Pictures paired with source code
______
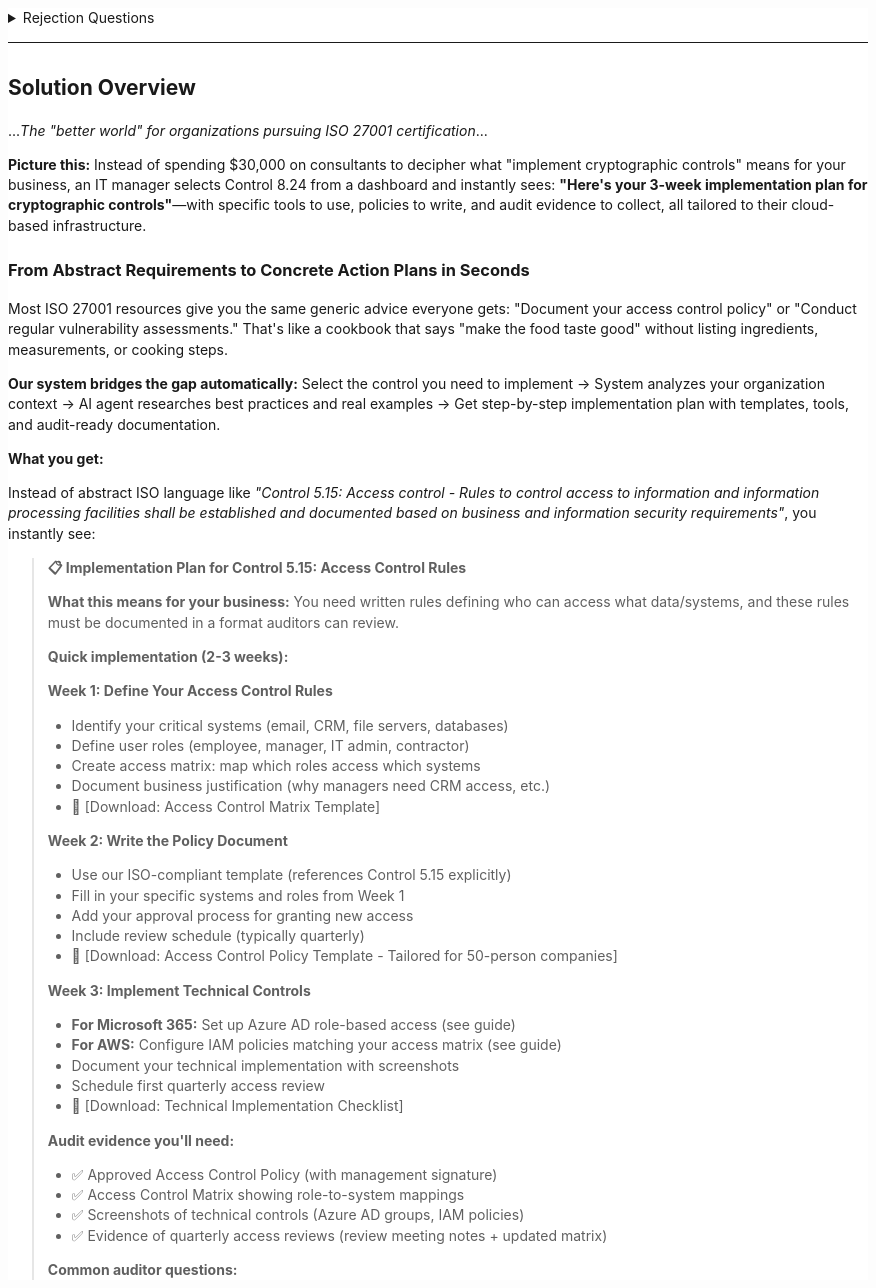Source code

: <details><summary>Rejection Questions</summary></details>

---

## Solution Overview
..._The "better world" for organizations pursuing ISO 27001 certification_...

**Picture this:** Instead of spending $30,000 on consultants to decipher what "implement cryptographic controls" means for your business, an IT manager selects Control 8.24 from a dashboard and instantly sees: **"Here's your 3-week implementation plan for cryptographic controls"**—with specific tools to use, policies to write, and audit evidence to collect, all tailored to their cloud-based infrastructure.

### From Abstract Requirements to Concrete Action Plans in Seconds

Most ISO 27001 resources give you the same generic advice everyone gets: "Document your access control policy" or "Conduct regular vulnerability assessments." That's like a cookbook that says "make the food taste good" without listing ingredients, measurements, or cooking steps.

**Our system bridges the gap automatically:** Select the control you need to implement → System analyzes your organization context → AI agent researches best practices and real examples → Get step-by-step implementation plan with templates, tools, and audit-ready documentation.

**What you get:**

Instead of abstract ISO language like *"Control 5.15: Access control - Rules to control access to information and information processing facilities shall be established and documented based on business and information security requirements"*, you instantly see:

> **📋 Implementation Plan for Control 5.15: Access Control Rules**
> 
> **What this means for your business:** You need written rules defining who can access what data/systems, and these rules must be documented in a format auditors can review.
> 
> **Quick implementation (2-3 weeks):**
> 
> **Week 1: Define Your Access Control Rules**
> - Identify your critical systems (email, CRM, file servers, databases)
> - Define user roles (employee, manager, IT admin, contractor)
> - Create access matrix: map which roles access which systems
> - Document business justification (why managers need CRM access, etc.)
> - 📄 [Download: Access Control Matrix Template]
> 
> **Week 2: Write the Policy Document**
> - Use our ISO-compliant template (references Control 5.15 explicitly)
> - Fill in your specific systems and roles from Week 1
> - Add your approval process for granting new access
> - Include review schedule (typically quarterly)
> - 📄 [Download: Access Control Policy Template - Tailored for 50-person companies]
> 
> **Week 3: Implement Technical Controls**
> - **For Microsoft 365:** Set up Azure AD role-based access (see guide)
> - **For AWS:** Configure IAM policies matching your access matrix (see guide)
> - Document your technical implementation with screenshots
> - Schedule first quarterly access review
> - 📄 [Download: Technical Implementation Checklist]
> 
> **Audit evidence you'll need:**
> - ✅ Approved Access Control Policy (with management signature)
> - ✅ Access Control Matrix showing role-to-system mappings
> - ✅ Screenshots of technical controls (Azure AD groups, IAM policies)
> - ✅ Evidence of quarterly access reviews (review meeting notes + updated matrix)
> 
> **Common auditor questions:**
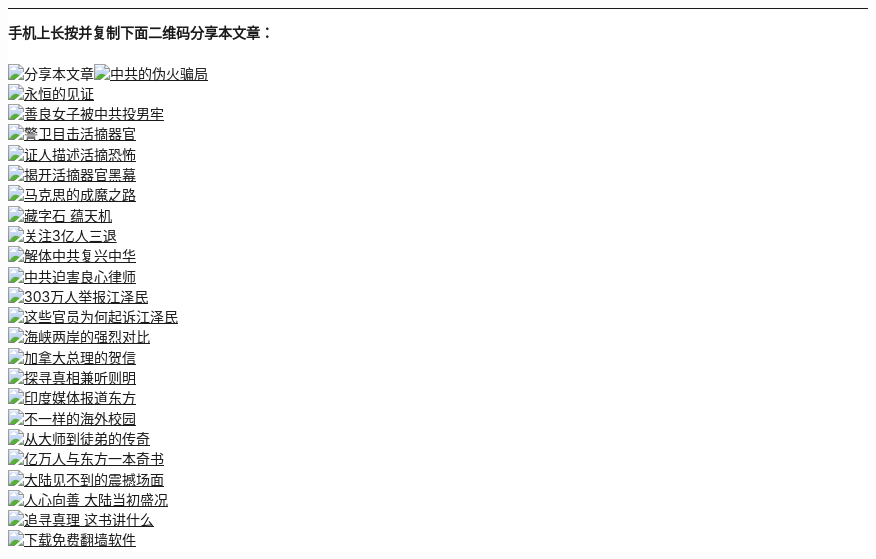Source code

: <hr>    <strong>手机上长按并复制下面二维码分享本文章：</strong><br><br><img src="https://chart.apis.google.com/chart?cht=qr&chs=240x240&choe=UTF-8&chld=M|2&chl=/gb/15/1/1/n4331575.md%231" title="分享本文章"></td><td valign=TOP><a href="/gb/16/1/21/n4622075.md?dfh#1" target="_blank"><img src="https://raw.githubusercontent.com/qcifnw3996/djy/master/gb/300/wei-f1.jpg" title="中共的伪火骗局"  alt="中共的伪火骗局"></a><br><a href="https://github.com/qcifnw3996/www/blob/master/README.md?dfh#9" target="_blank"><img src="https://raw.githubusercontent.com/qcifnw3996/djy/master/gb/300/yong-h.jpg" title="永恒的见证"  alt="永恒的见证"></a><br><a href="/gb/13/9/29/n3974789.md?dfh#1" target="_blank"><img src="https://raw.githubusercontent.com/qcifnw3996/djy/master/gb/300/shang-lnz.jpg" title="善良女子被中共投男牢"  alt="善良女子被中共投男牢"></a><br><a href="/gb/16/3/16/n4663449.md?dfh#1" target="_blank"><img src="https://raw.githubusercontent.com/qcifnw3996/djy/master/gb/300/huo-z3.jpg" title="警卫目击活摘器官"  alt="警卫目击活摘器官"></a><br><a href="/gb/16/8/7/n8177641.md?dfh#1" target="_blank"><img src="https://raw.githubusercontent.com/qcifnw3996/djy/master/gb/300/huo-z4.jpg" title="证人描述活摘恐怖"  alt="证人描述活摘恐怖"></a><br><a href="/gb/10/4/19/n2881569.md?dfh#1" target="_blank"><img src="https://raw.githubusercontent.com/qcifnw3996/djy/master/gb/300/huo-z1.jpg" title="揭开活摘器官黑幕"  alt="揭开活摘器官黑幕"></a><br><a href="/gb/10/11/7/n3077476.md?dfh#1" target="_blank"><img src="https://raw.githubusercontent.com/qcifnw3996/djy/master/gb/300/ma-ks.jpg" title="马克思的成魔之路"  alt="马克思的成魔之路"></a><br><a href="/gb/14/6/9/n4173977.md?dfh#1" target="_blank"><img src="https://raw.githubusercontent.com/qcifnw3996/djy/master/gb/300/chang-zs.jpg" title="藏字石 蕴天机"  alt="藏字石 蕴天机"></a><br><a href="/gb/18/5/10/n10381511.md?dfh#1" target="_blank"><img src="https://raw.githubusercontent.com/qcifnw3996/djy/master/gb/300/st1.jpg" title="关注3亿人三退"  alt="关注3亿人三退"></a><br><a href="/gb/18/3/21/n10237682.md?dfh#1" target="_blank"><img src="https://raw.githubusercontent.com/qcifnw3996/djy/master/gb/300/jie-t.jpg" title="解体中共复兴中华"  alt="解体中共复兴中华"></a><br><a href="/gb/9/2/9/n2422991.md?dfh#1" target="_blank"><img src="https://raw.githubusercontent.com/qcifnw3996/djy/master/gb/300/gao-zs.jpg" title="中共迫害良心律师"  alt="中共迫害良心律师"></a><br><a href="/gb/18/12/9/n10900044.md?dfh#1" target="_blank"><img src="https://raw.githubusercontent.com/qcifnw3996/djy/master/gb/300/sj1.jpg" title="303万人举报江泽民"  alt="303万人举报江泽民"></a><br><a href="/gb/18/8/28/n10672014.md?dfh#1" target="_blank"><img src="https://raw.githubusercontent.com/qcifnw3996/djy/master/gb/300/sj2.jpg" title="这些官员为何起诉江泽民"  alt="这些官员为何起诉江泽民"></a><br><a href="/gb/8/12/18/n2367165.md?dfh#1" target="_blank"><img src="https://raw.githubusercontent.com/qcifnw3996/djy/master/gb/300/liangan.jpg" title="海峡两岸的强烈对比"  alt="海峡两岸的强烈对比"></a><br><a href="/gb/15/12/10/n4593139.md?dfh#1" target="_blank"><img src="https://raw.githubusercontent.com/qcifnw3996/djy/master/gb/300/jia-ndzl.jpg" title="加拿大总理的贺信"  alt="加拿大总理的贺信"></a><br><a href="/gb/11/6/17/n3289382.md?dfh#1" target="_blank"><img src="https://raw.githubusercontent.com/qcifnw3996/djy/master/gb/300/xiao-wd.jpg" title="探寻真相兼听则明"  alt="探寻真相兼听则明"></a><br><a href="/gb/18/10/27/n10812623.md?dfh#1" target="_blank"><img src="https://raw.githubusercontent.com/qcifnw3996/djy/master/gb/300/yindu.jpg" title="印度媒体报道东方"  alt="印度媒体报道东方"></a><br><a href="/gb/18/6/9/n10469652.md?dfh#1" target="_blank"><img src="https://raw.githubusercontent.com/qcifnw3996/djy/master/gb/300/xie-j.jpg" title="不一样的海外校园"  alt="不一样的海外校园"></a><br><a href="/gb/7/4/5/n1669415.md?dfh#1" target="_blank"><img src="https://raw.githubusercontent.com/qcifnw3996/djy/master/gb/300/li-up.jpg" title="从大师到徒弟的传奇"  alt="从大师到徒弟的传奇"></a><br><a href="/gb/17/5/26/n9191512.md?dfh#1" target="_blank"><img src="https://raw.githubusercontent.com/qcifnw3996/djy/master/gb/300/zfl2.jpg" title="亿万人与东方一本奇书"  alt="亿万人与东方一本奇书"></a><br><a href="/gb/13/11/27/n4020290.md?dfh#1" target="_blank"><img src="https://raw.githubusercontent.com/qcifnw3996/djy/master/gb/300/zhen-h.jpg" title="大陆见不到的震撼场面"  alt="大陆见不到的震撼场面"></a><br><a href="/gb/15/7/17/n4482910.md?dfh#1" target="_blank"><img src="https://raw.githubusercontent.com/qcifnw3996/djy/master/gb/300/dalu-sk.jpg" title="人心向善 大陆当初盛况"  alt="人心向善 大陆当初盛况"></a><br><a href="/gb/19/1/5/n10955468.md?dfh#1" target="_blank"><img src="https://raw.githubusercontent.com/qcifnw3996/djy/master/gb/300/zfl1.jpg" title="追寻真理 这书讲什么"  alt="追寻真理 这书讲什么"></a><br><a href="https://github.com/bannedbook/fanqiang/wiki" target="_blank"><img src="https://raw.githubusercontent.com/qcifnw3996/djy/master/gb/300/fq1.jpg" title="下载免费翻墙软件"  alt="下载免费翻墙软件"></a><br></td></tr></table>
______
Instruction
Each line of the entries that contains the word "means" should be listed.

Final answer
**Picture this:** Instead of spending $30,000 on consultants to decipher what "implement cryptographic controls" means for your business, an IT manager selects Control 8.24 from a dashboard and instantly sees: **"Here's your 3-week implementation plan for cryptographic controls"**—with specific tools to use, policies to write, and audit evidence to collect, all tailored to their cloud-based infrastructure.
> **What this means for your business:** You need written rules defining who can access what data/systems, and these rules must be documented in a format auditors can review.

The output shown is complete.